The peptides presented by Human Leukocyte Antigens (p-HLA) play a critical role in adaptive immunity, allowing the surveillance of intra-and extracellular states by T cells. Significant progress has been made in the treatment of different cancer types, including melanoma, using immunotherapeutic approaches. However, this strategy is highly dependent on the identification of tumor-specific antigens(1). Peptides that originate from somatically mutated parts of the genome and carry the mutated sequence and are outstanding candidates for cancer immunotherapy. In addition to mutated p-HLA, recent studies have shown a prominent subset of p-HLAs are modified by post-translation modifications (PTMs) such as phosphorylation(2) and more complex modifications such as ligation of different protein segments by proteasomal splicing(3). Advancements in mass spectrometry have enabled the routine identification of HLA-bound peptides, however the identification of mutated, PTM and spliced p-HLAs remains challenging(4). To address this limitation, we have recently developed workflows which enable us to access to this “dark side” of the Melanoma immunopeptidome.
We have isolated p-HLAs from various Melanoma cell lines by immunoprecipitation followed by RP-HPLC fractionation. Peptide-containing fractions were analysed by LC-MS/MS to generate rich peptidomic datasets. In addition to data generated in our lab, we have also re-analysed a number of publicly available data from Melanoma immunopeptidomic studies(1).

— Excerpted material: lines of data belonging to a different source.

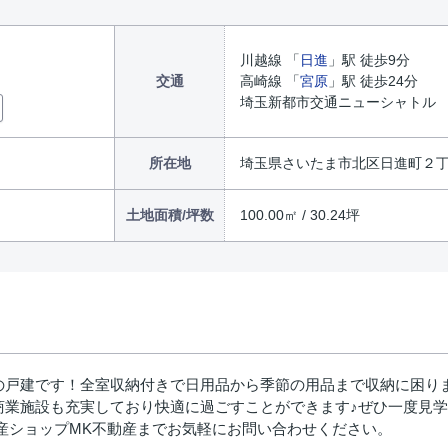
川越線 「
日進
」駅 徒歩9分
交通
高崎線 「
宮原
」駅 徒歩24分
埼玉新都市交通ニューシャトル 
所在地
埼玉県さいたま市北区日進町２
土地面積/坪数
100.00㎡ / 30.24坪
の戸建です！全室収納付きで日用品から季節の用品まで収納に困り
商業施設も充実しており快適に過ごすことができます♪ぜひ一度見
不動産ショップMK不動産までお気軽にお問い合わせください。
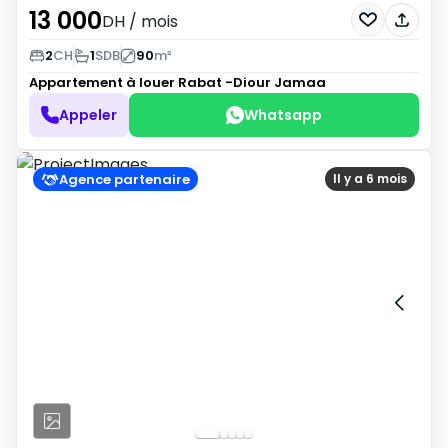
13 000
DH
/ mois
2
CH
1
SDB
90
m²
Appartement à louer
Rabat -Diour Jamaa
Appeler
Whatsapp
Agence partenaire
Il y a 6 mois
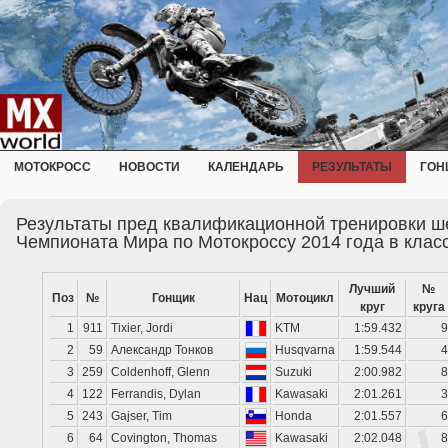
МОТОКРОСС
НОВОСТИ
КАЛЕНДАРЬ
РЕЗУЛЬТАТЫ
ГОН
Результаты пред квалификационной тренировки ш
Чемпионата Мира по Мотокроссу 2014 года в клас
Лучший
№
Поз
№
Гонщик
Нац
Мотоцикл
круг
круга
1
911
Tixier, Jordi
KTM
1:59.432
9
2
59
Александр Тонков
Husqvarna
1:59.544
4
3
259
Coldenhoff, Glenn
Suzuki
2:00.982
8
4
122
Ferrandis, Dylan
Kawasaki
2:01.261
3
5
243
Gajser, Tim
Honda
2:01.557
6
6
64
Covington, Thomas
Kawasaki
2:02.048
8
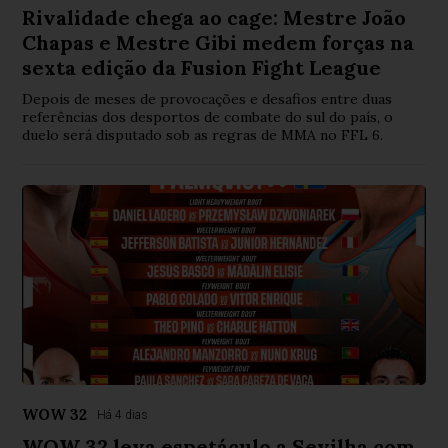
Rivalidade chega ao cage: Mestre João
Chapas e Mestre Gibi medem forças na
sexta edição da Fusion Fight League
Depois de meses de provocações e desafios entre duas
referências dos desportos de combate do sul do país, o
duelo será disputado sob as regras de MMA no FFL 6.
WOW 32
Há 4 dias
WOW 32 leva espetáculo a Sevilha com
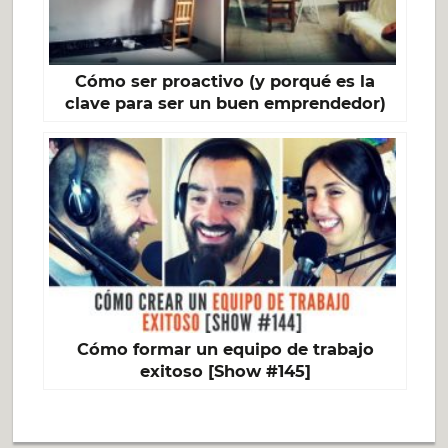
Cómo ser proactivo (y porqué es la
clave para ser un buen emprendedor)
Cómo formar un equipo de trabajo
exitoso [Show #145]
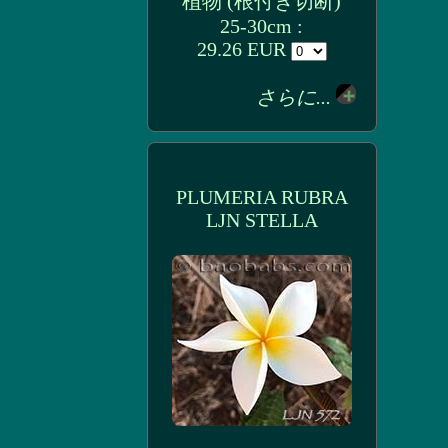
植物 (根付き切断)
25-30cm :
29.26 EUR
さらに...
PLUMERIA RUBRA
LJN STELLA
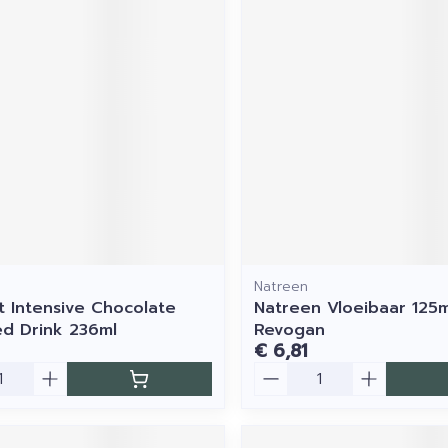
Natreen
t Intensive Chocolate
Natreen Vloeibaar 125m
ed Drink 236ml
Revogan
€ 6,81
Aantal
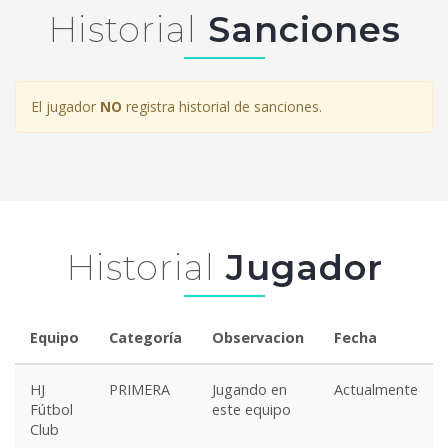
Historial
Sanciones
El jugador
NO
registra historial de sanciones.
Historial
Jugador
Equipo
Categoría
Observacion
Fecha
HJ
PRIMERA
Jugando en
Actualmente
Fútbol
este equipo
Club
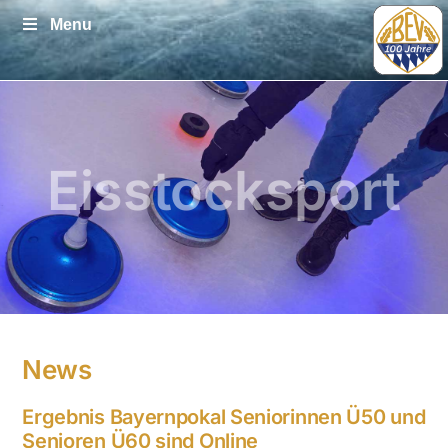
Zum
Menu
Inhalt
springen
Eisstocksport
News
Ergebnis Bayernpokal Seniorinnen Ü50 und
Senioren Ü60 sind Online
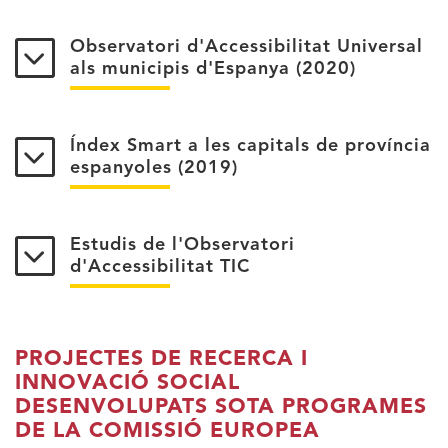
Observatori d'Accessibilitat Universal
als municipis d'Espanya (2020)
Índex Smart a les capitals de província
espanyoles (2019)
Estudis de l'Observatori
d'Accessibilitat TIC
PROJECTES DE RECERCA I
INNOVACIÓ SOCIAL
DESENVOLUPATS SOTA PROGRAMES
DE LA COMISSIÓ EUROPEA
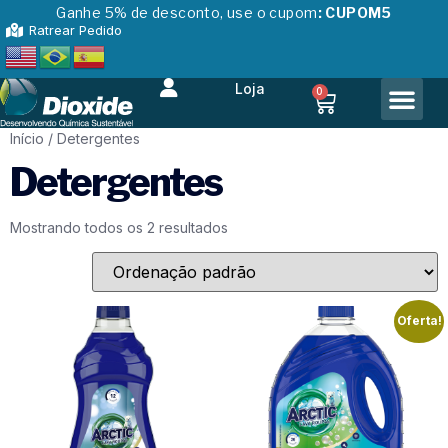
Ganhe 5% de desconto, use o cupom
: CUPOM5
Ratrear Pedido
Loja
0
Início
/ Detergentes
Detergentes
Mostrando todos os 2 resultados
Oferta!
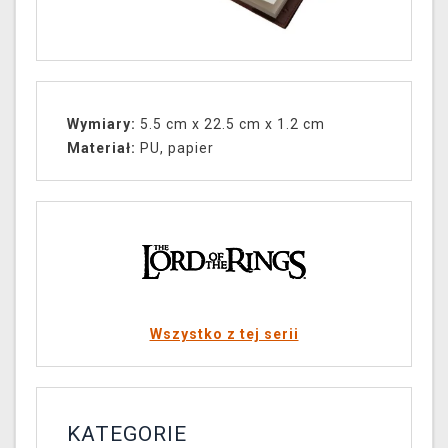
Wymiary:
5.5 cm x 22.5 cm x 1.2 cm
Materiał:
PU, papier
Wszystko z tej serii
KATEGORIE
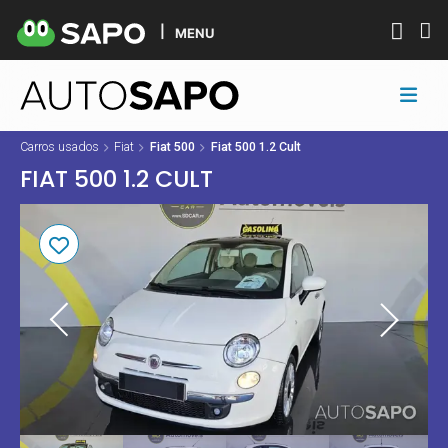
MENU
Carros usados
Fiat
Fiat 500
Fiat 500 1.2 Cult
FIAT 500 1.2 CULT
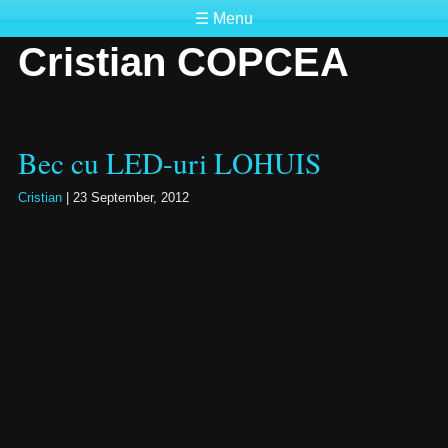
☰ Menu
Cristian COPCEA
Bec cu LED-uri LOHUIS
Cristian
|
23 September, 2012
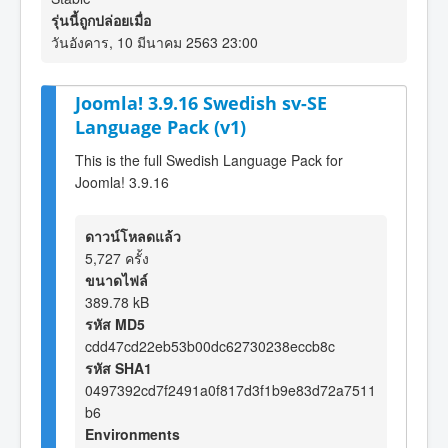
รุ่นนี้ถูกปล่อยเมื่อ
วันอังคาร, 10 มีนาคม 2563 23:00
Joomla! 3.9.16 Swedish sv-SE
Language Pack (v1)
This is the full Swedish Language Pack for
Joomla! 3.9.16
ดาวน์โหลดแล้ว
5,727 ครั้ง
ขนาดไฟล์
389.78 kB
รหัส MD5
cdd47cd22eb53b00dc62730238eccb8c
รหัส SHA1
0497392cd7f2491a0f817d3f1b9e83d72a7511
b6
Environments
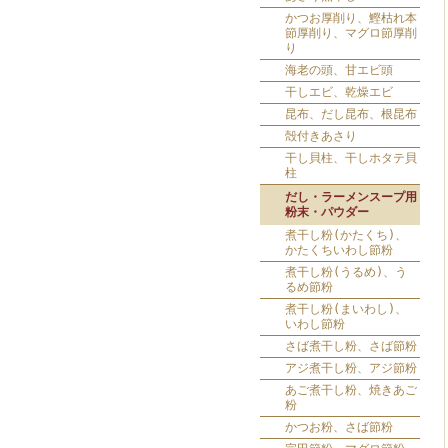
かつお厚削り、鰹枯れ本
節厚削り、マグロ節厚削
り
海老の頭、甘エビ頭
干しエビ、乾燥エビ
昆布、だし昆布、根昆布
殻付きあさり
干し貝柱、干しホタテ貝
柱
だし・ラーメンスープ用
粉末・パウダー
煮干し粉(かたくち)、
かたくちいわし節粉
煮干し粉(うるめ)、う
るめ節粉
煮干し粉(まいわし)、
いわし節粉
さば煮干し粉、さば節粉
アジ煮干し粉、アジ節粉
あご煮干し粉、焼きあご
粉
かつお粉、さば節粉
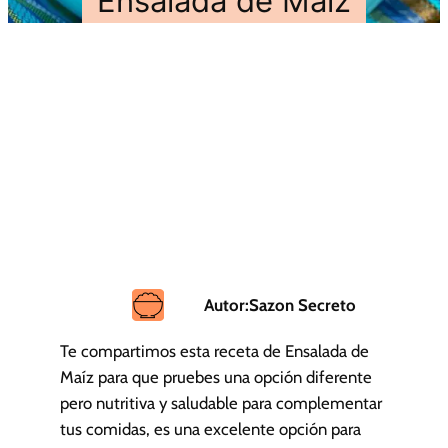
Ensalada de Maíz
Autor:
Sazon Secreto
Te compartimos esta receta de Ensalada de
Maíz para que pruebes una opción diferente
pero nutritiva y saludable para complementar
tus comidas, es una excelente opción para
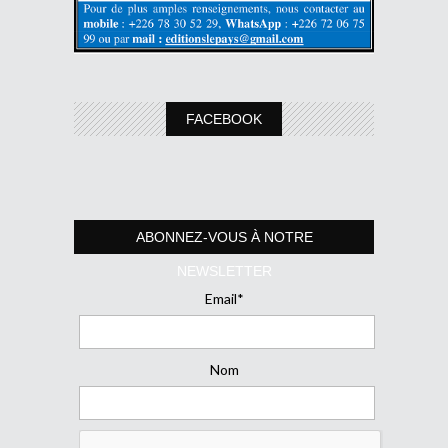
FACEBOOK
ABONNEZ-VOUS À NOTRE
NEWSLETTER
Email*
Nom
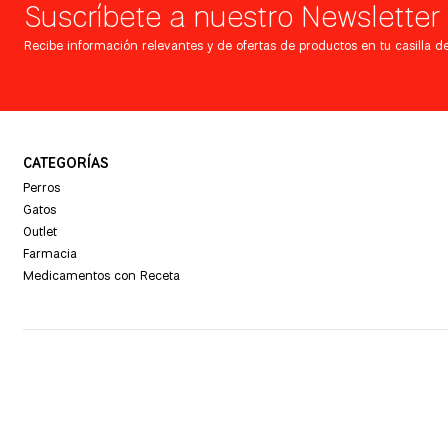
Suscríbete a nuestro Newsletter
Recibe información relevantes y de ofertas de productos en tu casilla de
CATEGORÍAS
Perros
Gatos
Outlet
Farmacia
Medicamentos con Receta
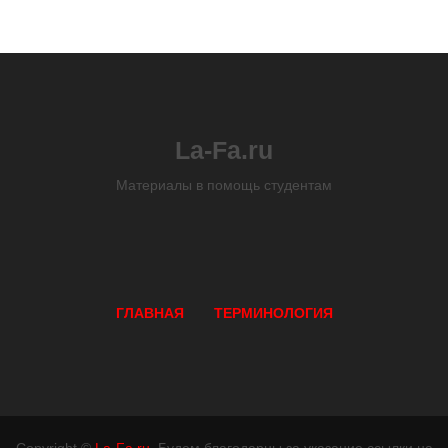
La-Fa.ru
Материалы в помощь студентам
ГЛАВНАЯ
ТЕРМИНОЛОГИЯ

Here we develop a sophisticated data-driven workflow to identify peptides generated by cis-splicing (derived from the same antigen) as well as trans-splicing of melanoma antigens (where distinct proteins contribute peptide segments to the hybrid peptide). By using our workflow, we found around 5-10%, and 10-20% of p-HLAs in Melanoma tumours are cis and trans-spliced, respectively. We have identified over 500 spliced peptides derived from known melanoma antigens, including the MAGE superfamily and tyrosinase. In addition, to account for neopeptides in the peptidome, we have generated a comprehensive Melanoma-specific proteome. In this database, we have incorporated more than 300,000 melanoma-related mutations from the Cancer Genome Atlas into the UniProt human proteome database. Interrogation of our data with this database has led to the identification of more than 50 novel neopeptides from patient tumor samples derived from known/common mutations in Melanoma. We also found more than 20 novel phosphorylated and 12 deamidated p-HLA from known melanoma antigens. Preliminary immunogenicity evaluation of a subset of these identified neopeptides, has identified 15 neoepitopes of relevance for Melanoma immunotherapy.
Multiple novel bioinformatics workflows have been proposed for unrestricted identification of melanoma immunopeptidome. Our results highlight the complexity and diversity of Melanoma neoepitopes and broaden our understanding of potential targets of T cell immunity and have significant implications for further melanoma immunotherapy approaches.